**What needs to be done**
Reproduce the material verbatim, from its first line up to and including the line containing "artisans and small".

**The data**

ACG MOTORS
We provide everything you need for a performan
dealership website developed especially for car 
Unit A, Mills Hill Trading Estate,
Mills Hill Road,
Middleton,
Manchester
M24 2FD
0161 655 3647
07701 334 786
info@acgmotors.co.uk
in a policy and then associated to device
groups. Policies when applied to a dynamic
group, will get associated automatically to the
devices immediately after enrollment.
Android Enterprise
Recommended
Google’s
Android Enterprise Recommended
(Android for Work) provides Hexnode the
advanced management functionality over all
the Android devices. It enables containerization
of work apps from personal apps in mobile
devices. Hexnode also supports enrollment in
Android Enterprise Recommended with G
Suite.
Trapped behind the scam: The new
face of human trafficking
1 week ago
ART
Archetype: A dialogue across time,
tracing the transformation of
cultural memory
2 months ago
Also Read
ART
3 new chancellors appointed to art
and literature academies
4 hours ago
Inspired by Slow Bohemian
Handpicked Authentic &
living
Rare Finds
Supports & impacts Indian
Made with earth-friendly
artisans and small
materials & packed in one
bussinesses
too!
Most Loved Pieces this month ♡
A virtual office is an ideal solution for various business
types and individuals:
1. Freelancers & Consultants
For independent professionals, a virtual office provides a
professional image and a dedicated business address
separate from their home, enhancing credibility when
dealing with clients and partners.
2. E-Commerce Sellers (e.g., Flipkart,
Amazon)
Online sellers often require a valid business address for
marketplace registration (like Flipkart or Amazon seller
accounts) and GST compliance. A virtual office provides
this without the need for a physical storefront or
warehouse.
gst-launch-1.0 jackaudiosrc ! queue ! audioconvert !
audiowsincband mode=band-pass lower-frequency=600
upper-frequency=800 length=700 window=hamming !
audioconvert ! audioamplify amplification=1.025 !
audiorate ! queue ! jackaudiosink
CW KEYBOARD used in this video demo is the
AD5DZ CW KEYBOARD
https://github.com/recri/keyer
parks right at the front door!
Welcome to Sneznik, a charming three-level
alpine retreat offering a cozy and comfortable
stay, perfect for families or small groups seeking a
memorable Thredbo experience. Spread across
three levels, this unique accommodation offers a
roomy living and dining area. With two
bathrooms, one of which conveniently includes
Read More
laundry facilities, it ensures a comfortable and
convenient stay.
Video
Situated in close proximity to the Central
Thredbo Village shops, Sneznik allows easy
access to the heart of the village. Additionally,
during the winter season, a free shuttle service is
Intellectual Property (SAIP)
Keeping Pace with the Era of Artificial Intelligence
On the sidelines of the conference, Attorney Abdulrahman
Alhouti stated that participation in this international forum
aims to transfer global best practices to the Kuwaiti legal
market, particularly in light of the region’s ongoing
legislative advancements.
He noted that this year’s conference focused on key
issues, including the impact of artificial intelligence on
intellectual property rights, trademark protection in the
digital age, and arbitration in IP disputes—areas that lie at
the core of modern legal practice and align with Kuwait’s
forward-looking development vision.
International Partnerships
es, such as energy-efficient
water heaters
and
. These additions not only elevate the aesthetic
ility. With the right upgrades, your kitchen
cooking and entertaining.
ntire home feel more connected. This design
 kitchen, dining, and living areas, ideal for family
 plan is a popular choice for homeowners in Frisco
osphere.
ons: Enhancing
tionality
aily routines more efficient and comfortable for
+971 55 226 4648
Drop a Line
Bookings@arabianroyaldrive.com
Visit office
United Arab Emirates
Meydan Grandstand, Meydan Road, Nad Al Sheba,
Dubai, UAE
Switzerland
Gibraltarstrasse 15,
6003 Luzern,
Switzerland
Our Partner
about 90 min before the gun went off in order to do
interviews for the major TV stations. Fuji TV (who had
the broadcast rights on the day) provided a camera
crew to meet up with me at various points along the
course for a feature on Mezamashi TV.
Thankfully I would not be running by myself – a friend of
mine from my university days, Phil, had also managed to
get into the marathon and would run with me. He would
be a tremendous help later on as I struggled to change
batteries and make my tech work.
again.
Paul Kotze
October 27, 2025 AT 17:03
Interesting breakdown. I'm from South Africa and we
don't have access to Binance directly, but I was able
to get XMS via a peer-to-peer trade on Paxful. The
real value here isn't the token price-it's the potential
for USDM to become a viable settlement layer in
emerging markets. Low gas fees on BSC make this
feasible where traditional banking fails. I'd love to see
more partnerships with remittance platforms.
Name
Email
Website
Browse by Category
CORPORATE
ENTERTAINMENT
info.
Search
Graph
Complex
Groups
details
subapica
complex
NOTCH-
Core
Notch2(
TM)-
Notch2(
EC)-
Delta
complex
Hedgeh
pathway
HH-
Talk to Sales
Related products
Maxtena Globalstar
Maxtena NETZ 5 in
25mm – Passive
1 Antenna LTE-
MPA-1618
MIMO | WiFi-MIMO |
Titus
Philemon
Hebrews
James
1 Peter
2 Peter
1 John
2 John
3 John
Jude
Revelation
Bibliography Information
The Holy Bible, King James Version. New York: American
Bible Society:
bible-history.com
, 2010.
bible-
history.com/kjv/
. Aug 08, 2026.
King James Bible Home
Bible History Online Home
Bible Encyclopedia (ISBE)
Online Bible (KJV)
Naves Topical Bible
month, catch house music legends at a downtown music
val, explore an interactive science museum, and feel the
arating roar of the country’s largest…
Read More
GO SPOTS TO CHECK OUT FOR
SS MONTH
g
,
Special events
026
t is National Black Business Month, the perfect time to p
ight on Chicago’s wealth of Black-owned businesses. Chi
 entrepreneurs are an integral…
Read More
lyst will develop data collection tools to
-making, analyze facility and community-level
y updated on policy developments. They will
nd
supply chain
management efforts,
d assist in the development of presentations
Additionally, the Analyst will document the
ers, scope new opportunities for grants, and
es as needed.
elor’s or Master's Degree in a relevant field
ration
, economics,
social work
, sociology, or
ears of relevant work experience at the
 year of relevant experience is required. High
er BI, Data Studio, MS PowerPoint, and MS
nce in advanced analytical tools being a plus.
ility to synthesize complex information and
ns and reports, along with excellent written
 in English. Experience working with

**Exercise output**
ACG MOTORS
We provide everything you need for a performan
dealership website developed especially for car 
Unit A, Mills Hill Trading Estate,
Mills Hill Road,
Middleton,
Manchester
M24 2FD
0161 655 3647
07701 334 786
info@acgmotors.co.uk
in a policy and then associated to device
groups. Policies when applied to a dynamic
group, will get associated automatically to the
devices immediately after enrollment.
Android Enterprise
Recommended
Google’s
Android Enterprise Recommended
(Android for Work) provides Hexnode the
advanced management functionality over all
the Android devices. It enables containerization
of work apps from personal apps in mobile
devices. Hexnode also supports enrollment in
Android Enterprise Recommended with G
Suite.
Trapped behind the scam: The new
face of human trafficking
1 week ago
ART
Archetype: A dialogue across time,
tracing the transformation of
cultural memory
2 months ago
Also Read
ART
3 new chancellors appointed to art
and literature academies
4 hours ago
Inspired by Slow Bohemian
Handpicked Authentic &
living
Rare Finds
Supports & impacts Indian
Made with earth-friendly
artisans and small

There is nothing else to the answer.